§ PROBLEM DESCRIPTION:
Report each line of the data below in which "crawler" appears.

§ RECORDS SHOWN:
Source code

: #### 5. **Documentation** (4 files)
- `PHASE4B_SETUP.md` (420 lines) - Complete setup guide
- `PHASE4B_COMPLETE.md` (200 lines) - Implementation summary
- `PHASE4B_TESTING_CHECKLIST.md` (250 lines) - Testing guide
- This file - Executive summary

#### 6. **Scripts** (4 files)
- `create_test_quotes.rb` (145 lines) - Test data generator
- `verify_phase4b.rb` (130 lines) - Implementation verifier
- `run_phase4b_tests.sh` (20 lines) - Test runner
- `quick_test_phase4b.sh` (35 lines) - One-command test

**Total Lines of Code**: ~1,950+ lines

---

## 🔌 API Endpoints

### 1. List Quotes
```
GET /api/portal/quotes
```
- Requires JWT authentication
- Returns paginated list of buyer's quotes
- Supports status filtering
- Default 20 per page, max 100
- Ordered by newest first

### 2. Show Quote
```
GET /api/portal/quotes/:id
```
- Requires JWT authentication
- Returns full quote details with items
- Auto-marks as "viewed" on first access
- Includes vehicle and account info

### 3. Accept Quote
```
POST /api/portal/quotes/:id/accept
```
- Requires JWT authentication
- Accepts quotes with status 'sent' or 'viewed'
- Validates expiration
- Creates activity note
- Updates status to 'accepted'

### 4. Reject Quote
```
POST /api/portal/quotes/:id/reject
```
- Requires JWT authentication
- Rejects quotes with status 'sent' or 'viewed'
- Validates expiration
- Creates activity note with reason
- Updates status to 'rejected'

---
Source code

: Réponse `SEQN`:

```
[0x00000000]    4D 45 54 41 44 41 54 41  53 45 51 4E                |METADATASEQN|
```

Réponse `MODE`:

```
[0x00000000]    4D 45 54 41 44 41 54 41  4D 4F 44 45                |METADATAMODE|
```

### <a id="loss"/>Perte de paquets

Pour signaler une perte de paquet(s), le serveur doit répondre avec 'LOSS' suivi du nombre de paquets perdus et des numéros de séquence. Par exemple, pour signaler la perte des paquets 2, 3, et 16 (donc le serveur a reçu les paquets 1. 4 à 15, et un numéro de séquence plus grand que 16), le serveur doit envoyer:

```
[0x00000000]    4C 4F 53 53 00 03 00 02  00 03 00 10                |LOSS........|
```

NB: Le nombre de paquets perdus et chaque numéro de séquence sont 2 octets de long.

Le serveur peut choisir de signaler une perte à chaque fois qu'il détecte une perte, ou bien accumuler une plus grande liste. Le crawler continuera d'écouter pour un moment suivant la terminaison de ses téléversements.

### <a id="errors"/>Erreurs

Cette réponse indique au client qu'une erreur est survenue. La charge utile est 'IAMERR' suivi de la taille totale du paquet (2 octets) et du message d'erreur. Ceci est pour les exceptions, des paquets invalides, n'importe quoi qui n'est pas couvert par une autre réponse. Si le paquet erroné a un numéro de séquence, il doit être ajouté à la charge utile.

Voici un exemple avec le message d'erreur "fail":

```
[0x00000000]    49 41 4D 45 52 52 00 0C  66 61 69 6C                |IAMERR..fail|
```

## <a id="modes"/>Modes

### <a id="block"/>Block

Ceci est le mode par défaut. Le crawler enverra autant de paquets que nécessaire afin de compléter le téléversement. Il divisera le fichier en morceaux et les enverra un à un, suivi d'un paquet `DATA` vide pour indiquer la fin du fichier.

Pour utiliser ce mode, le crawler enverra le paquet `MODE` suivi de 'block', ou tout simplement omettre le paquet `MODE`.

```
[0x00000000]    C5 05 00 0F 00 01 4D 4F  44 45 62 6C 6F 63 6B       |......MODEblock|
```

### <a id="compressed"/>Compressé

§ EXPECTED OUTPUT:
Le serveur peut choisir de signaler une perte à chaque fois qu'il détecte une perte, ou bien accumuler une plus grande liste. Le crawler continuera d'écouter pour un moment suivant la terminaison de ses téléversements.
Ceci est le mode par défaut. Le crawler enverra autant de paquets que nécessaire afin de compléter le téléversement. Il divisera le fichier en morceaux et les enverra un à un, suivi d'un paquet `DATA` vide pour indiquer la fin du fichier.
Pour utiliser ce mode, le crawler enverra le paquet `MODE` suivi de 'block', ou tout simplement omettre le paquet `MODE`.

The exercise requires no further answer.